EXTRAIT SOURCE:
▶

Irruption au Capitol : un prétexte pour imposer une dictature orwellienne ?

lundi 11 janvier 2021

Chronique stratégique du 11 janvier 2021 (pour s’abonner c’est PAR ICI)

Suite à l’irruption d’un groupe de fanatiques « pro-Trump » au sein du Capitole le 6 janvier, les principaux réseaux sociaux liés aux GAFAM ont appliqué une censure à l’encontre de Donald Trump, c’est-à-dire un président en exercice – une décision sans précédent dans ce temple de la démocratie et de la liberté d’expression. Et si l’impulsion fascisante d’une fraction de la base trumpiste est une réalité, il est urgent de dénoncer et déjouer les projets du complexe militaro-financier, qui utilise cet incident pour accélérer la mise en place d’un système de surveillance globale.

Une « troisième force » en jeu ?

Les événements du 6 janvier au Capitole, à Washington, représentent sans conteste un point tournant historique. Ils mettent en évidence un grave danger de dérive vers un nouveau fascisme global – un « fascisme universel », comme l’avait prôné Michael Ledeen.

Quiconque a un sens du niveau de sécurité entourant des bâtiments institutionnels tels que le Capitole, au cœur même de la première puissance mondiale, ne peut être que circonspect : pourquoi les forces de sécurité étaient-elles, pour ainsi dire, inexistantes ? Comment une poignée de fanatiques ont-ils pu se promener librement dans les couloirs et les bureaux du Congrès pendant si longtemps ? Pourquoi n’ont-ils pas été immédiatement arrêtés ? Comment expliquer par exemple que Jake Angeli, l’homme aux cornes de bison, n’ait été arrêté que samedi, à la descente de l’avion qui le ramenait de Washington ?

Avant tout, il faut se demander : Cui bono ? Donald Trump avait-il intérêt à une telle intrusion du Capitole, au moment où la procédure de certification de l’élection présidentielle par le Congrès s’ouvrait, et que plusieurs élus comptaient s’opposer aux résultats de plusieurs États ? Le 6 janvier représentait pour le président américain et ses partisans l’ultime occasion de mettre en lumière, sous les yeux des deux chambres, de la population et de l’opinion mondiale, la réalité des irrégularités massives survenues lors de l’élection du 3 novembre.

Si Trump avait encouragé sciemment cette insurrection au Capitole, comme l’en accusent les Démocrates et l’ensemble des médias, il aurait aussi bien fait de se tirer une balle dans le pied...

◀

JEU DE DONNÉES:
▶

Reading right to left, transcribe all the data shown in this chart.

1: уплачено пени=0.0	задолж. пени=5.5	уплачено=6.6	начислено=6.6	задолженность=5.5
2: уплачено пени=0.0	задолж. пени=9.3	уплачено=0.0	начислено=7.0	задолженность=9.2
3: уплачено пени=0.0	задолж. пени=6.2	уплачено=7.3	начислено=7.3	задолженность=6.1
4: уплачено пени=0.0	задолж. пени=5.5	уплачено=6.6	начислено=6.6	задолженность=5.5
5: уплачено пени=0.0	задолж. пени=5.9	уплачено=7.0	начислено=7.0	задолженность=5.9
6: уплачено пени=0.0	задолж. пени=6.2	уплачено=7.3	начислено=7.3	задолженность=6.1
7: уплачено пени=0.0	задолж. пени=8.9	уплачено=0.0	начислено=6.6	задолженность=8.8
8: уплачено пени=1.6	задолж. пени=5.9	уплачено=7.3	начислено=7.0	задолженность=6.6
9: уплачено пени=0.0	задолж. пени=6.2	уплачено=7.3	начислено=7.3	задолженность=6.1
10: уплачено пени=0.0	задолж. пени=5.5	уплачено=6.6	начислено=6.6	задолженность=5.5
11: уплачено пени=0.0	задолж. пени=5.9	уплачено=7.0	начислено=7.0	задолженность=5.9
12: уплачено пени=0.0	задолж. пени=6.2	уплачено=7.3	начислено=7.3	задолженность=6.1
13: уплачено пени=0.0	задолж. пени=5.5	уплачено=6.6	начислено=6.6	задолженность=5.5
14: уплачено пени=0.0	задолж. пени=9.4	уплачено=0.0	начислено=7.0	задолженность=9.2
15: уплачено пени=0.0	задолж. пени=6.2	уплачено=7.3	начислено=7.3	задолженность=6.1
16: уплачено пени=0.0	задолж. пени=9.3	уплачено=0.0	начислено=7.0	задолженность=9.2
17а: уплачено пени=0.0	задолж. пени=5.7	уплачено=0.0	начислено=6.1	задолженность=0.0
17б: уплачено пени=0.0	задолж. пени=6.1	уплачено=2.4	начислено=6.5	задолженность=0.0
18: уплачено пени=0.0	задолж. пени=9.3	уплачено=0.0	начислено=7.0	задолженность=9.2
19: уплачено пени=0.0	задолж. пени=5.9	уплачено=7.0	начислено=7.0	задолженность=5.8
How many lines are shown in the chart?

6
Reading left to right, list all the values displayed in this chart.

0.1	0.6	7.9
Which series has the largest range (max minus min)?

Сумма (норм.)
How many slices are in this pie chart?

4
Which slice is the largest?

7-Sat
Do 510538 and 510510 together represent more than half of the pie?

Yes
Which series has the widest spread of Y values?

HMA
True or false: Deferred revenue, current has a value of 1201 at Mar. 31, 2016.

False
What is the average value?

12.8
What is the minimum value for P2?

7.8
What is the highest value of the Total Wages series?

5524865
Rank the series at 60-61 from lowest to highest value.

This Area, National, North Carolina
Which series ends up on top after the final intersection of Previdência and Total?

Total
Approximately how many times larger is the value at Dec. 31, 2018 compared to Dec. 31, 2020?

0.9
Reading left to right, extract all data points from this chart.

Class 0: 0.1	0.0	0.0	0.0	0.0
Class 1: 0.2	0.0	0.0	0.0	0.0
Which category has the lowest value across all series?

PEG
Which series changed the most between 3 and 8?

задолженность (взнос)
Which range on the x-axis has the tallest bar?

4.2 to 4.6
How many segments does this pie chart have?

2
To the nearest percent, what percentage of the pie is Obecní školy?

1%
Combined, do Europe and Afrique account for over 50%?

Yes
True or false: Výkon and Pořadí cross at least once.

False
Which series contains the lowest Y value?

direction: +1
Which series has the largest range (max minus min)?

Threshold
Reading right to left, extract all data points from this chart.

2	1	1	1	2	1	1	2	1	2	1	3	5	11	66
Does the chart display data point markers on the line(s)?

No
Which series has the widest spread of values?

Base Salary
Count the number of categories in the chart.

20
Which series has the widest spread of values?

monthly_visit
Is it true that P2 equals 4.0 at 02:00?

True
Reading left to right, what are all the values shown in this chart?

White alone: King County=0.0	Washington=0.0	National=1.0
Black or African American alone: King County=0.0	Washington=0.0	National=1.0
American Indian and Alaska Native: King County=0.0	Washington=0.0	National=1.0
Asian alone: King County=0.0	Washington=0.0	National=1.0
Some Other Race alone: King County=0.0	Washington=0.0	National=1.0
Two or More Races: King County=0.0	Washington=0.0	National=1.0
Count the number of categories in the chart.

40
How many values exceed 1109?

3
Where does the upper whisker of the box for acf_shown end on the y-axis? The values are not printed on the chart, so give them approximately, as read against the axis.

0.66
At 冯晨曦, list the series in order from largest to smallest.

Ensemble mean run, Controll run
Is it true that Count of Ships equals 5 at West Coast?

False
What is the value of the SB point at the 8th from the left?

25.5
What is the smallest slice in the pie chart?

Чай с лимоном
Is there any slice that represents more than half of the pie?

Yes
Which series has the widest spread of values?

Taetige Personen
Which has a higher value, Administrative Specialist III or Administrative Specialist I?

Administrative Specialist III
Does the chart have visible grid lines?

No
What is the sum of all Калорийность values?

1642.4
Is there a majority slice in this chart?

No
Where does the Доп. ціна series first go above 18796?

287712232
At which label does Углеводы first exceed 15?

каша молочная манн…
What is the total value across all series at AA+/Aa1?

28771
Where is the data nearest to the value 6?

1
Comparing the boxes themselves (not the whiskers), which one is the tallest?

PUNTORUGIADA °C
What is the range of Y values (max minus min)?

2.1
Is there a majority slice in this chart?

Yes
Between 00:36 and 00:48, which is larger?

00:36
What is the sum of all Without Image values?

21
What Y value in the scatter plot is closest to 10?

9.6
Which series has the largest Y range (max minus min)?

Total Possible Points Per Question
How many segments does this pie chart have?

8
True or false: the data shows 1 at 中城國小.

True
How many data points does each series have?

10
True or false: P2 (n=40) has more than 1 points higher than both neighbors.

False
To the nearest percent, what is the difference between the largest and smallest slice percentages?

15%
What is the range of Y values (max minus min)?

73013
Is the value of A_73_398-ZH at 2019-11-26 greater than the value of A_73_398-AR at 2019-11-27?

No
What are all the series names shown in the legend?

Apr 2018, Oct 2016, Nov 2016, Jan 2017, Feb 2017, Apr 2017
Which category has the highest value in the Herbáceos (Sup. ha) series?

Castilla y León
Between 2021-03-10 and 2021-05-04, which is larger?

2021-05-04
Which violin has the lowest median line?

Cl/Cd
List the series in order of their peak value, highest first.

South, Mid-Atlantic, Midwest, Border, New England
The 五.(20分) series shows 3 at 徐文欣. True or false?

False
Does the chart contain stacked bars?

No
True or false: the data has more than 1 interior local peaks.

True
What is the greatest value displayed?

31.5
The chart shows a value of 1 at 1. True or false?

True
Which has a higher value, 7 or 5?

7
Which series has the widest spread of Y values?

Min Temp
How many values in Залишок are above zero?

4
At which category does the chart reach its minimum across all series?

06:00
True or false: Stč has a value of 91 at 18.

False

◀

ÉNONCÉ DE LA TÂCHE:
D'après l'extrait source sur l'irruption au Capitole, à quel moment et en quel lieu Jake Angeli a-t-il été arrêté ?

RÉSULTAT DE LA TÂCHE:
Samedi, à la descente de l'avion qui le ramenait de Washington.